Write the next part of the text below on the public values in NSE documents, starting right after its final sentence.

* START TEXT SEGMENT *

Our hypothesis is that the content of these NSE documents will reveal diverse public values, ordered in ways across the three levels of stakeholder subgroups that will be interpretable and theoretically meaningful (i.e. values will cluster in ways that can be related to current PVM and NSE literature).
Results
The result of vetting produced 84 value statement search terms for analysis in all three levels with 100% of the terms found in at least one record at the Congress level, 55% in at least one record at the NSF level and 67% in at least one record at the laboratory level. Table 1 below presents the descriptive statistics representing relative frequency of the 84 search terms in the data set. The six most frequently occurring terms within the data set as a whole relate to development, security and defense, and society.
The principle components analysis of the 84 search terms, summarized in Table 2 below (as in Van den Beselaar and Leydesdorff 1996), yields three factors with eigenvalues greater than 1.00 and a contribution of at least 5% to the variance explained. The first two factors, which we term Society and Economy and Security and Defense account for 33 and 10% respectively of variance explained. A third factor, termed Energy and Environment explains 8.6% of the variance. We retain a given search term in each factor if it meets the following conditions: loads at 0.50 or higher on the factor, does not load higher than 0.50 on more than one factor, constitutes highest factor loading for the term and is conceptually relevant. Factor 1 (Society and Economy) has 26 terms, Factor 2 (Security and Defense) has 6 terms and Factor 3 (Energy and Environment) has 7 terms. We analyze the internal consistency coefficients for the factor structure. The subscales, Society and Economy, Security and Defense, and Environment and Energy demonstrate good to excellent internal consistency with Cronbach alphas of 0.798, 0.792 and 0.927, respectively.
A related analysis investigates whether the factor structure is consistent within each subgroup, i.e., whether the individual Congress, NSF, and laboratory levels independently reflect similar underlying public value factor structures. We first run a separate factor analysis for each subgroup and find compatible component structures in the top three factors from each level, characterized as follows: Society/Economy, Military/Defense and Energy/Environment for Congress (eigenvalues are 21.8, 10.57 and 9.85, and variance explained is 27.2, 13.2 and 12.3%, respectively); Society/Knowledge Creation, Technological Performance, and Equity for NSF (Eigenvalues are 12.8, 4.59 and 3.56, and variance explained is 43.7, 15.6 and 12.1%, respectively); and Defense/Security, Renewable Energy, and Terrorism/Defense for laboratories (Eigenvalues are 2.35, 2.26 and 2.07, and variance explained is 13.0, 12.4 and 11.4%, respectively).

* END TEXT SEGMENT *
* START DATASET EXCERPT *

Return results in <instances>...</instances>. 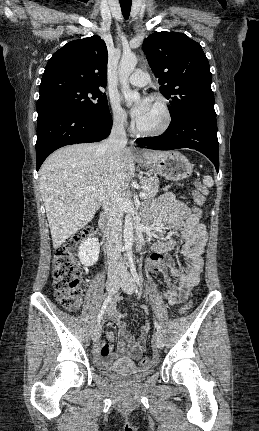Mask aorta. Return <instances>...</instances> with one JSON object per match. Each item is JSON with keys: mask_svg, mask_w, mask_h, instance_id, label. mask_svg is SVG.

* END DATASET EXCERPT *

- **OUTPUT OF THE EXERCISE**
Following the subgroup factor analyses, we use the covariance coefficient matrices to analyze between subgroup comparisons. Table 3 presents comparison of retained factor scores for subgroup pairs (Congress-NSF, Congress-laboratories and NSF-laboratories) on the factor structure for the combined groups (see Rummel 1967).
None of the Congress specific factors were significantly correlated with the NSF factors. Factor 2 was correlated for Congress and laboratories (p < 0.05) and factors 1 and 2 were highly correlated for NSF and laboratories (p < 0.01).
Discussion
The purpose of this quantitative approach to PVM is to determine possible underlying public value structures justifying publicly funded NSE research across a multi-level network of major policy actors. We present evidence that public value articulations cluster into three major structures, each of which contain dual subclusters: Society and Economy, Security and Defense, and Energy and Environment. These results are consistent with NSE scholarly literature and with prominent government literature outside the data set.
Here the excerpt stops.